++++ EXCERPTED RECORDS
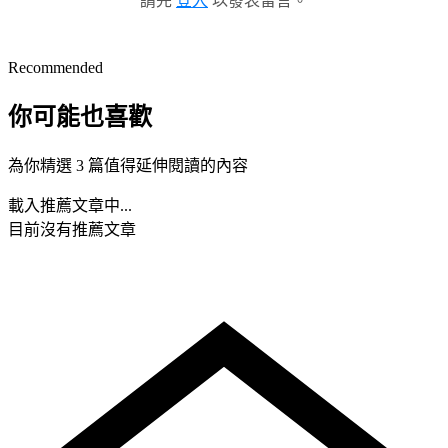
請先
登入
以發表留言。
Recommended
你可能也喜歡
為你精選 3 篇值得延伸閱讀的內容
載入推薦文章中...
目前沒有推薦文章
++++++++
▶ **EXERCISE AIM**
Quote all of the entries word for word, omitting any pictures.

▶ **EXPECTED OUTPUT**
請先
登入
以發表留言。
Recommended
你可能也喜歡
為你精選 3 篇值得延伸閱讀的內容
載入推薦文章中...
目前沒有推薦文章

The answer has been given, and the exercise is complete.